Having tried Jupyter, I was disappointed. It takes too many resources, even for a few simple things, and requires a browser which is extra resources (and probably less efficient than a native binary application). At some point, not having done much in one session, I saw RAM usage quickly rise high for no apparantly good reason. I like their idea, their overall goal, but I abhor their implementation of it. Not just the heavy resource use is a problem, but also that it doesn’t seem to be made with power users in mind.
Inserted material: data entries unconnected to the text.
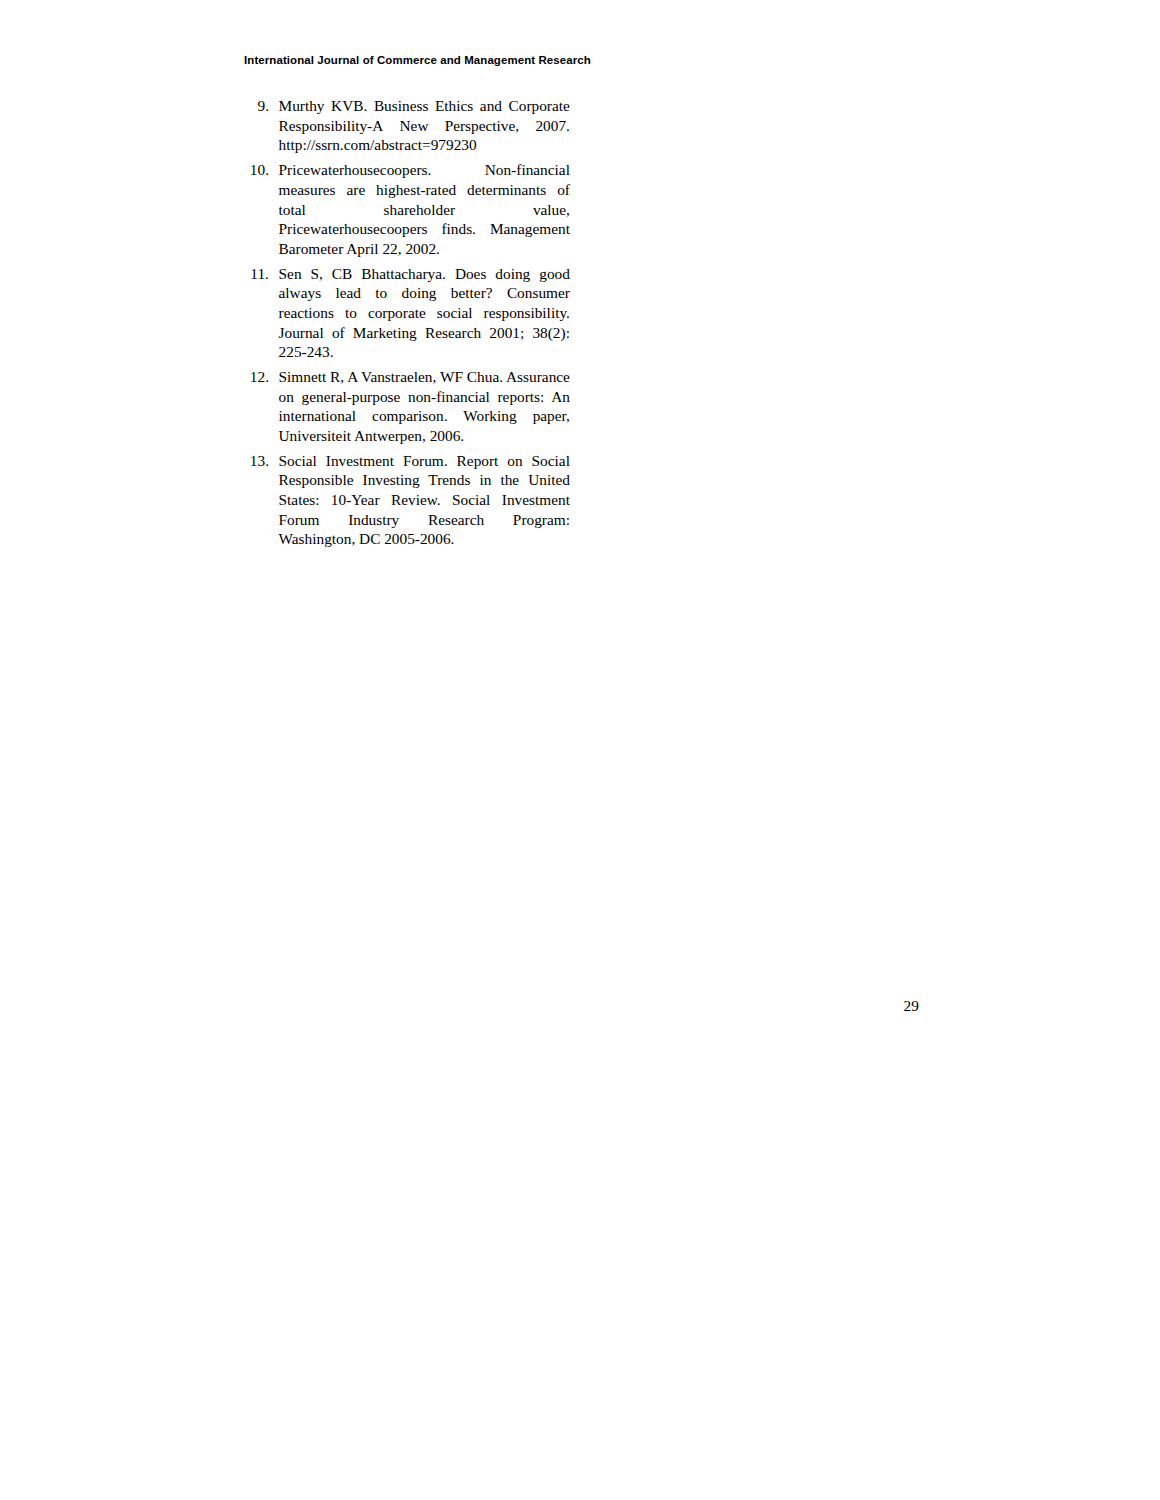International Journal of Commerce and Management Research
Murthy KVB. Business Ethics and Corporate Responsibility-A New Perspective, 2007. http://ssrn.com/abstract=979230
Pricewaterhousecoopers. Non-financial measures are highest-rated determinants of total shareholder value, Pricewaterhousecoopers finds. Management Barometer April 22, 2002.
Sen S, CB Bhattacharya. Does doing good always lead to doing better? Consumer reactions to corporate social responsibility. Journal of Marketing Research 2001; 38(2): 225-243.
Simnett R, A Vanstraelen, WF Chua. Assurance on general-purpose non-financial reports: An international comparison. Working paper, Universiteit Antwerpen, 2006.
Social Investment Forum. Report on Social Responsible Investing Trends in the United States: 10-Year Review. Social Investment Forum Industry Research Program: Washington, DC 2005-2006.
29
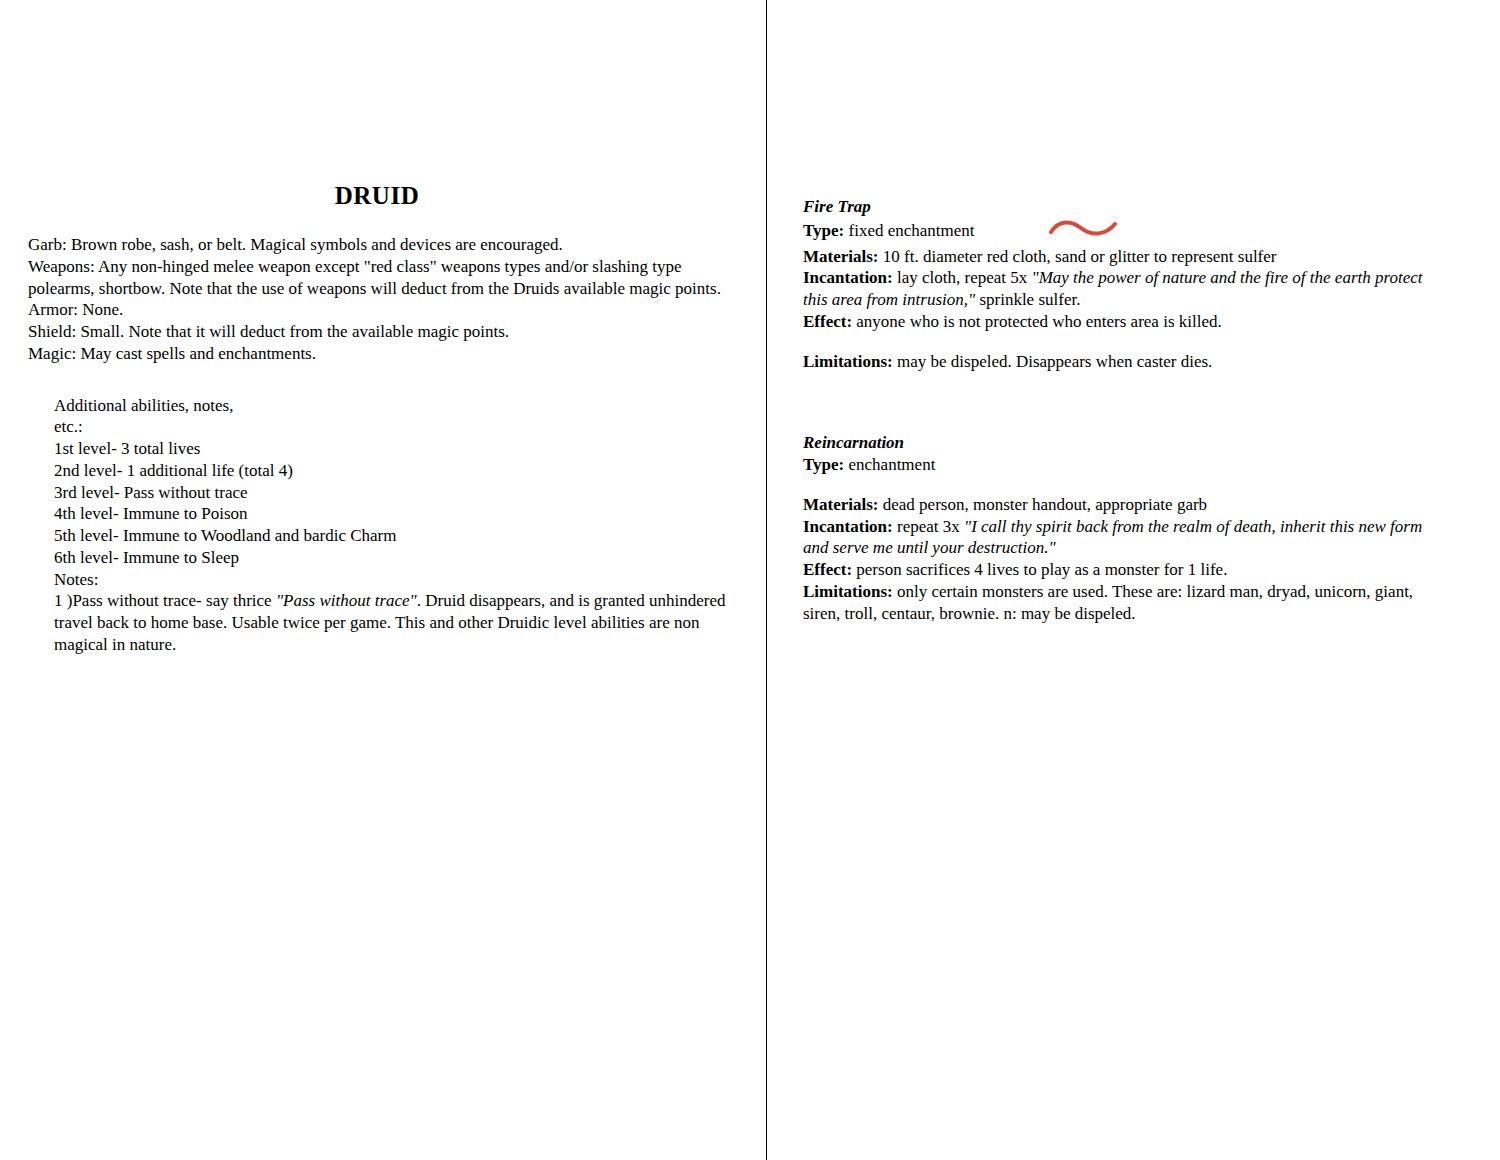DRUID
Garb: Brown robe, sash, or belt. Magical symbols and devices are encouraged.
Weapons: Any non-hinged melee weapon except "red class" weapons types and/or slashing type polearms, shortbow. Note that the use of weapons will deduct from the Druids available magic points.
Armor: None.
Shield: Small. Note that it will deduct from the available magic points.
Magic: May cast spells and enchantments.
Additional abilities, notes,
etc.:
1st level- 3 total lives
2nd level- 1 additional life (total 4)
3rd level- Pass without trace
4th level- Immune to Poison
5th level- Immune to Woodland and bardic Charm
6th level- Immune to Sleep
Notes:
1 )Pass without trace- say thrice "Pass without trace". Druid disappears, and is granted unhindered travel back to home base. Usable twice per game. This and other Druidic level abilities are non magical in nature.
Fire Trap
Type: fixed enchantment
Materials: 10 ft. diameter red cloth, sand or glitter to represent sulfer
Incantation: lay cloth, repeat 5x "May the power of nature and the fire of the earth protect this area from intrusion," sprinkle sulfer.
Effect: anyone who is not protected who enters area is killed.
Limitations: may be dispeled. Disappears when caster dies.
Reincarnation
Type: enchantment
Materials: dead person, monster handout, appropriate garb
Incantation: repeat 3x "I call thy spirit back from the realm of death, inherit this new form and serve me until your destruction."
Effect: person sacrifices 4 lives to play as a monster for 1 life.
Limitations: only certain monsters are used. These are: lizard man, dryad, unicorn, giant, siren, troll, centaur, brownie. n: may be dispeled.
There may be plugins addressing this power user thing (somewhat), but that would still leave the other problems.
I like to use a simple terminal and sometimes a text editor, but I also like the advantages of some sort of IDE (that displays current variables in use e.g., and that especially integrates a fast terminal, a file viewer, etc.), and I like the idea of Jupyter (saving notebook files, reusing them, etc.).
So, if you consider my needs (light on resources, fast, easy setup preferrably offline, preferrably a native application, Jupyter-like, reasonably simple or to-the-point, suitable for power users, with a Vim style of control, and I don’t need pretty non-terminal-like printing for checking a table, etc.), are there good alternatives to Jupyter?
I looked around and so far found these (which require more investigation):
- Zeppelin;
- Beaker;
- nteract;
Do you know any others and what can you tell me in the context of this thread?
Do they properly support Julia, without fiddling around?
Do you have experience with any of them? What was it like?